Afrontamos agosto con una gran noticia: la proclamación de san John Henry Newman (Londres, 1801- Birmingham, 1890) como Doctor de la Iglesia. De esta forma, el cardenal británico entra en una dignidad que sólo ostentan treinta y siete santos de la Iglesia Católica. El sacerdote, teólogo, académico, filósofo y poeta es una figura necesaria en los tiempos que corren. Su amplia bibliografía abarca infinidad de temas, aunque lo que caracterizó su vida fue su compromiso con la Verdad y con su conciencia. Su obra Carta al duque de Norfolk no es sólo una defensa de la moral y la eclesiología católica (además de una defensa de los católicos británicos de su época), sino que, si se profundiza en ella, se trata de un itinerario para cualquier fidelis laicus, incluso del siglo XXI, por su defensa enconada de la conciencia. Su defensa la materializa en una polémica que afligía la sociedad británica victoriana: el problema de la doble lealtad. Los fieles de la iglesia de Inglaterra sostenían que sus compatriotas católicos jamás serían buenos ciudadanos por su fidelidad al Papa.

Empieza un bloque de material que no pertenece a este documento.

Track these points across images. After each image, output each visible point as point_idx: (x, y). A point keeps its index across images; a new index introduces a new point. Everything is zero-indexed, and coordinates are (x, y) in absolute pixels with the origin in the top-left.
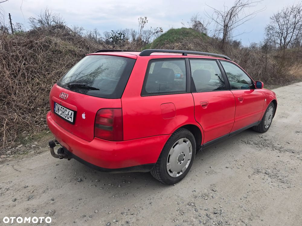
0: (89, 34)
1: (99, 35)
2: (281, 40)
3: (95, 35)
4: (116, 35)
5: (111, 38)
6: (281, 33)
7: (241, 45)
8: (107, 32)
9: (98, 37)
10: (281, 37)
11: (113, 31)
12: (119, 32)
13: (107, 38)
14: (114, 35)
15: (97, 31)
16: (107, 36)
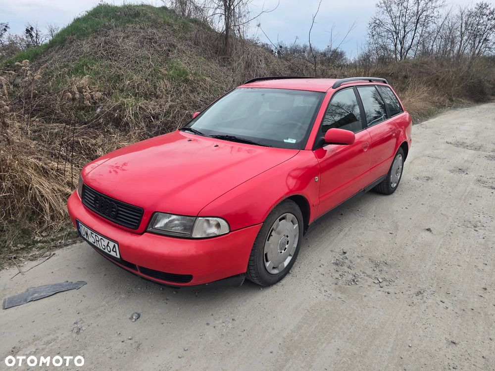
2: (396, 45)
6: (395, 32)
7: (344, 57)
10: (396, 40)
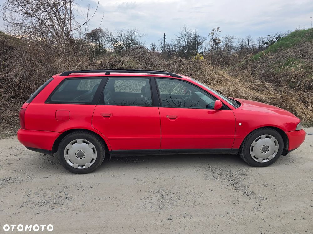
0: (240, 42)
1: (252, 42)
3: (247, 43)
4: (272, 40)
5: (266, 44)
8: (262, 38)
9: (250, 44)
11: (269, 36)
12: (277, 37)
13: (261, 44)
14: (270, 40)
15: (251, 38)
16: (261, 42)
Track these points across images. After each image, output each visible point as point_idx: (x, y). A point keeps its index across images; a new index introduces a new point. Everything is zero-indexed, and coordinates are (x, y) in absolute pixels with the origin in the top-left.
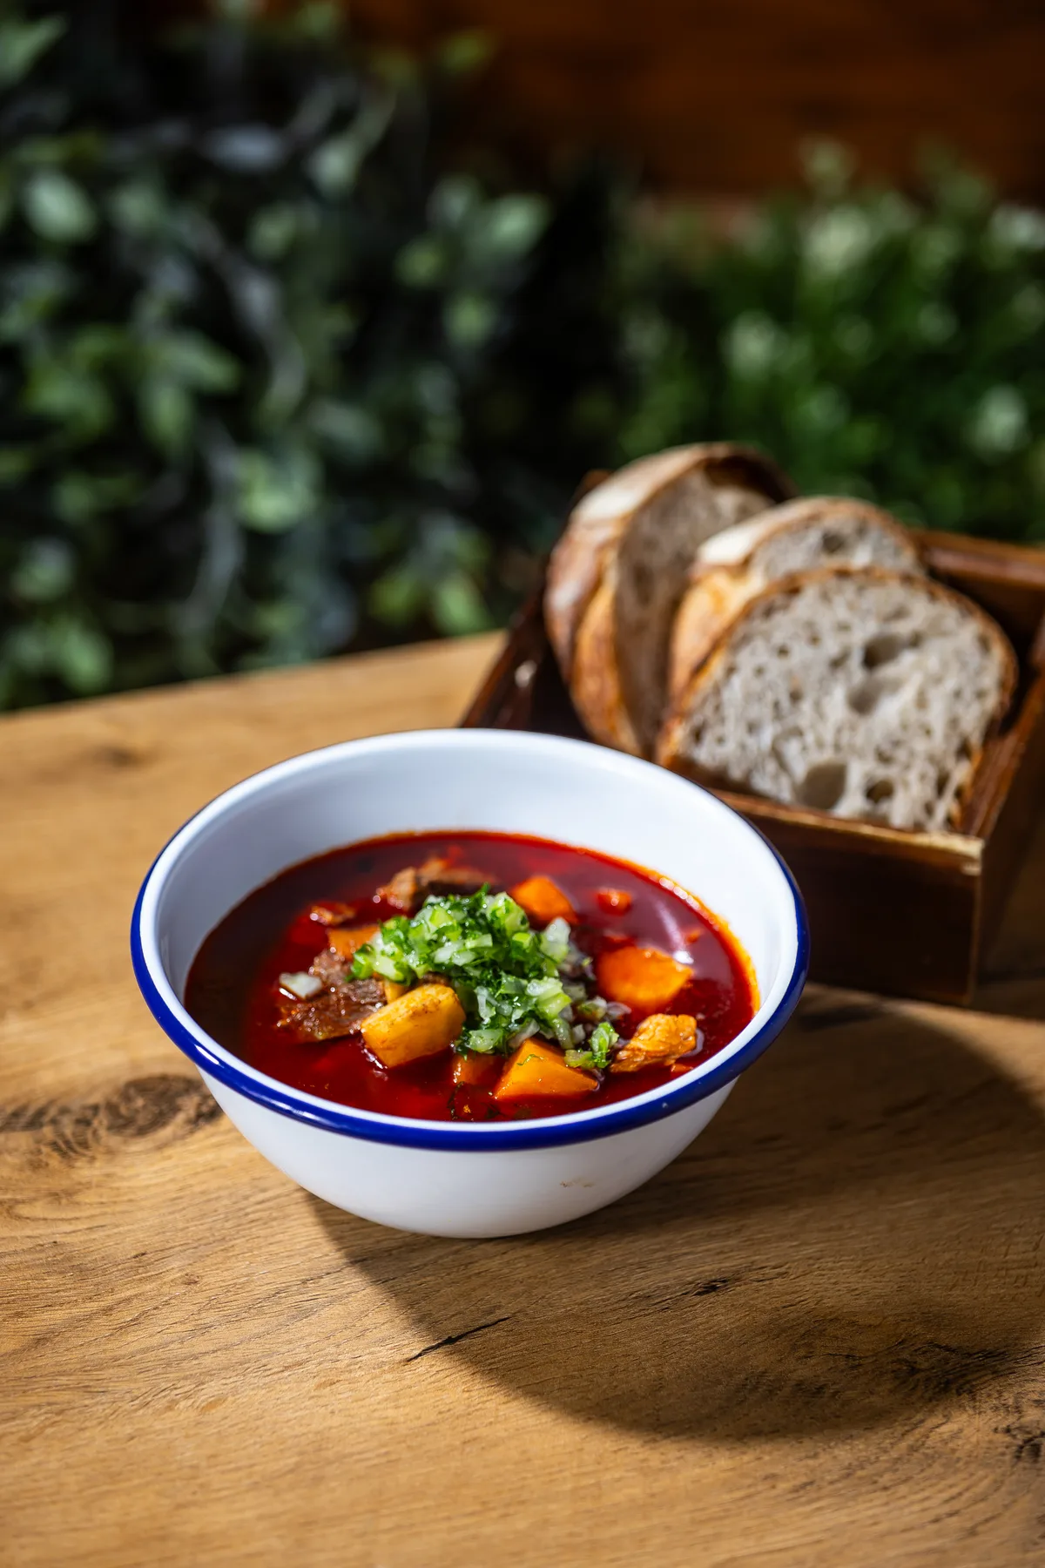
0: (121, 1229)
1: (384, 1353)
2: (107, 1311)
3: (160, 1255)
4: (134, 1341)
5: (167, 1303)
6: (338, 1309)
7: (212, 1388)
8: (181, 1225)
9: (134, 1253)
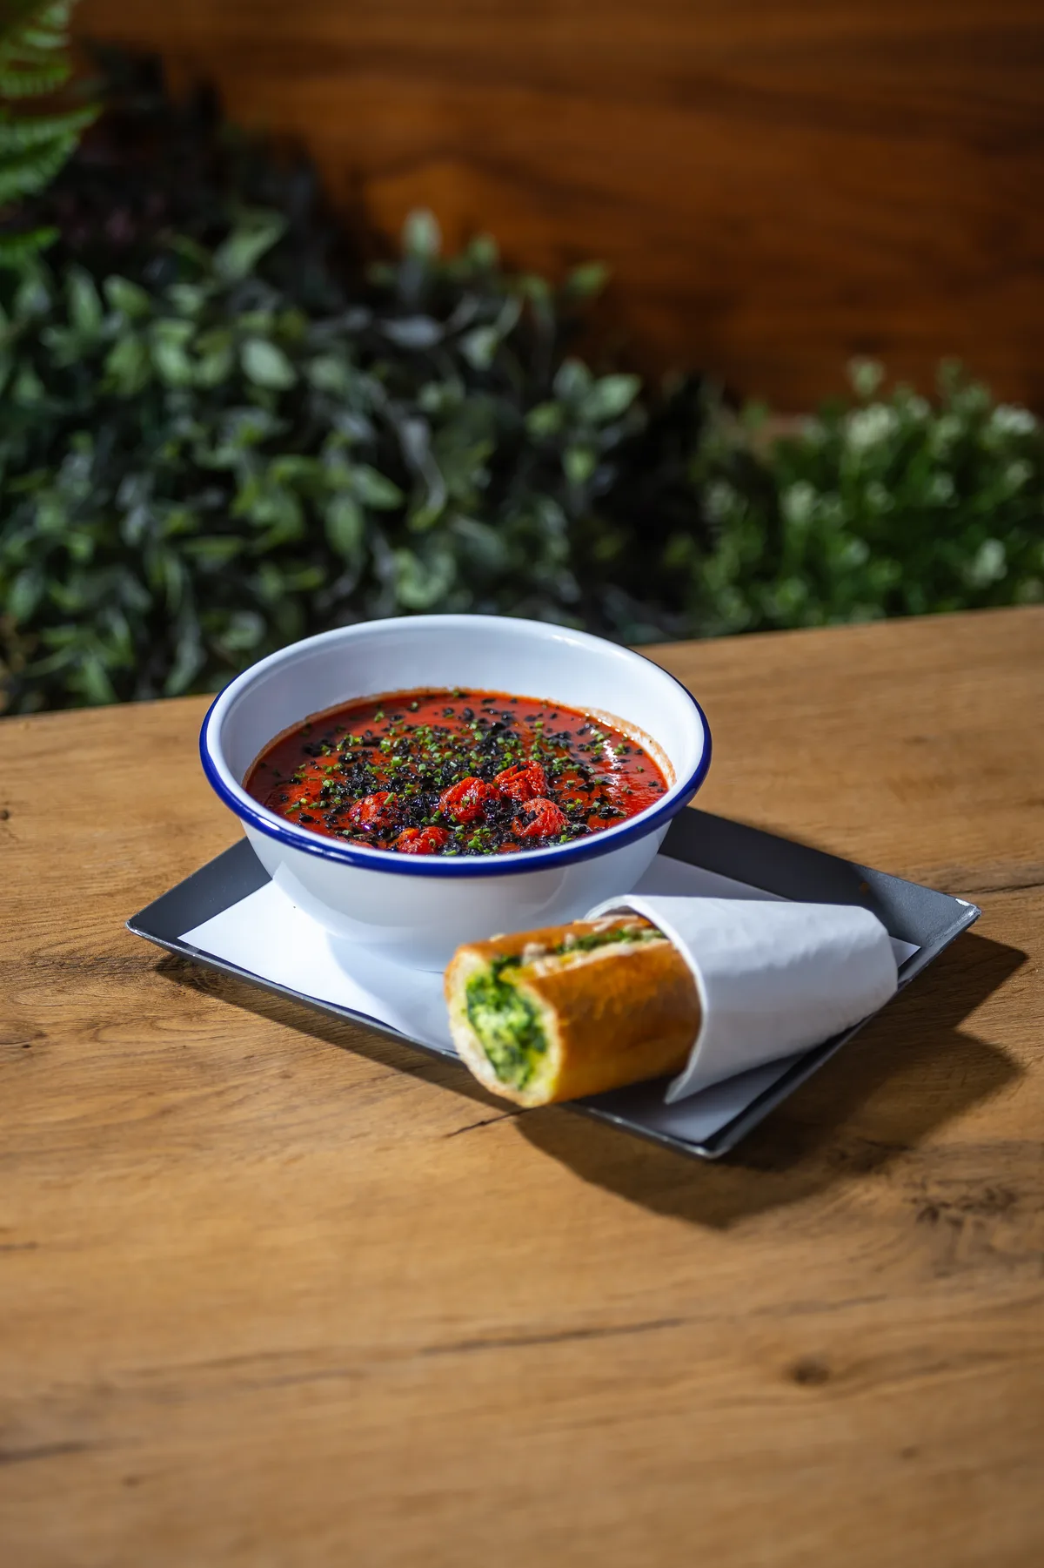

El cardenal la considera la «suprema autoridad» y la define para evitar equívocos: «La conciencia no es una especie de egoísmo previsor ni un deseo de ser coherente con uno mismo; es un Mensajero de Dios, que tanto en la naturaleza como en la gracia nos habla desde detrás de un velo y nos enseña y rige mediante sus representantes. La conciencia es el más genuino Vicario de Cristo». En ella se produce el encuentro primero entre Creador y creado, donde uno ha de responder a los actos que se le van presentando. Sin embargo, esta no es un ente abstracto y etéreo, encerrado en el subconsciente de cada uno; tampoco se trata de un lugar oscuro y lúgubre, donde uno se aísla del mundo o lo utiliza como justificante de sus deseos y tropelías. La conciencia no es el «espíritu crítico» que nos lleva a dudar de todo, afirmando que no hay verdad —¡oh, paradoja!—, sino que en ella se refugia la esperanza de la Verdad, a la que hay que acudir ante angustias y dubitaciones. Se puede acallar durante cierto tiempo, pero su voz es segura y robusta. El miedo silencio que observamos a nuestro alrededor no es sino la consecuencia al miedo a nuestra conciencia. El temor a enfrentarnos a nuestras decisiones, que pudieron ser equivocadas o que nos comprometen más de la cuenta, peligrando fama, amistades o la propia honra. En la época en la que se predica constantemente la superación de los límites y que, ¡por fin!, hemos alcanzado la plenitud, nuestra conciencia nos recuerda paternalmente que son precisamente los límites lo que nos humaniza. El mundo nos exige escapar de ellos, la conciencia nos aconseja conocerlos y aceptarlos.
Por tanto, en la época tiranizada por el relativismo que nos subyuga mediante un nihilismo asfixiante, la conciencia se alza como un baluarte inexpugnable y su papel se cobra protagonismo ante el crecimiento de las fechorías. Aunque la conciencia sea personal, su vocación es exterior. Nos invita constantemente a bajar al barro, a estar presentes en nuestra realidad, y a comprometernos en dar soluciones, despreciando la tibieza. Por ello y porque la conciencia se puede malear, la formación de esta es fundamental, ¡ahora más que nunca!, para enfrentarnos a los dilemas actuales y hacer frente a cualquier ínfula totalitaria. Su educación es la mejor inversión que cualquier padre y profesor puede ofrecer porque será el faro que guiará el resto de su vida y, además, no ha de ser ahogada por las prisas ni los utilitarismos. La integridad y la honestidad de quien se ha propuesto educar las conciencias es la mejor garantía de éxito político, social y económico.
Las acciones de la conciencia no son estériles, todo lo contrario: la fidelidad a ella puede doblegar incluso a tiranos. Sirva de ejemplo las cuantiosas vidas arrebatadas en el este europeo por negarse a inclinar su cerviz ante el martillo y la hoz, reconociendo que no existe ningún gobierno temporal por encima de la conciencia. Su testimonio vital nos enseña que la lealtad a la conciencia es un camino seguro para procurar la justicia, representa un garante de la paz interior y exterior que ningún poder político pueda obtener y su primado asegura la libertad personal. Newman nos mostró la conciencia como un maestro al que acudir y escuchar, y no como un juez severo del que huir.